Manœuvre des engins. Alors que la mitrailleuse de 30 ne quitte pas le cantonnement tunisien de l'autre côté des voies, celle lourde de 50 est en batterie sur le bureau du chef de gare.
Ribes s'en rend maître, et hurle:
- Chef de gare, je compte jusqu'à dix. Si à dix le chef Loichot n'est pas libéré, la ville de Ghardimaou sera bombardée, mise à feu et à sang, détruite.
Tu as compris? Je compte. Un, deux ...
Habitué à faire la ligne, Ribes est connu par ici. Ses antécédents militaires ne sont pas ignorés.
Sa réputation de solide baroudeur fait qu'il mérite d'être pris en considération. On pense donc que les bombardiers B26 risquent effectivement d'apparaître dans le ciel de Tunisie.
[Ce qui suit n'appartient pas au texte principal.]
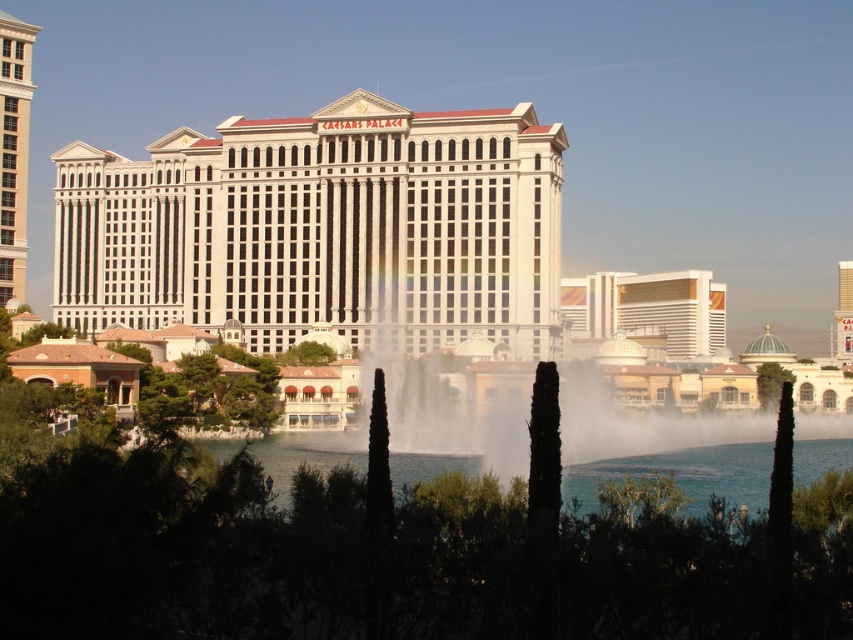
Question: Does white glossy building at center have a smaller size compared to clear water at center?

Choices:
 (A) yes
 (B) no

Answer: (B)

Question: Which point appears farthest from the camera in this image?

Choices:
 (A) (15, 192)
 (B) (672, 310)
 (C) (219, 449)

Answer: (B)

Question: Can you confirm if clear water at center is positioned below gold/brick hotel at right?

Choices:
 (A) yes
 (B) no

Answer: (A)

Question: Which object is farther from the camera taking this photo?

Choices:
 (A) gold/brick hotel at right
 (B) white glossy building at center
 (C) clear water at center
 (D) white glossy building at left

Answer: (A)

Question: Which point is farther to the camera?

Choices:
 (A) white glossy building at center
 (B) gold/brick hotel at right
 (C) clear water at center

Answer: (B)

Question: Can you confirm if white glossy building at center is positioned to the left of white glossy building at left?

Choices:
 (A) no
 (B) yes

Answer: (A)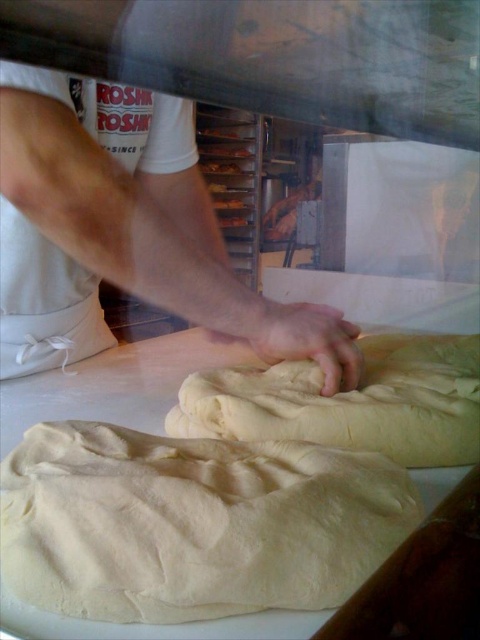
You are a customer in the bakery and want to know where the white fabric arm at upper left is located. Can you tell me its exact position in the image?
Plusieurs fois déjà, après des incidents semblables, ils sont intervenus et leur vue a fait cesser toute velléité. Ribes continue, inexorablement, lentement, d'égrener:
- Trois, quatre, cinq ...
Loichot ne sort toujours pas. Alors, Ribes lâche une rafale de la 50 sur l'édifice de la gare, pan, pan, pan. On entend la cadence inimitable de la mitrailleuse lourde, saccadée, lente, à l'impact profond.
Ça fait mal. Les vitres volent en éclats. Et il reprend son compte posément, laissant le temps aux tunisiens de s'exécuter.
- Six, sept ...
La porte de la gare s'est violemment ouverte, Loichot est expédié sur le quai, projeté plus que jeté. On a dû lui donner de l'élan à l'intérieur.
En courant, tête baissée, il enjambe les voies, rejoint ses équipages. Sans attendre, tous cap à l'ouest, vers l'Algérie.
Pendant que draisine et scout quittent la gare, les mitrailleuses de 30 et le fusil-mitrailleur 24/29 arrosent copieusement la gare afin de laisser un petit souvenir.
Nos amis tunisiens ne perdent rien pour attendre. Encore quelques semaines et la ville de Sakhiet sera bombardée sur ordre du général Salan, commandant supérieur en Algérie.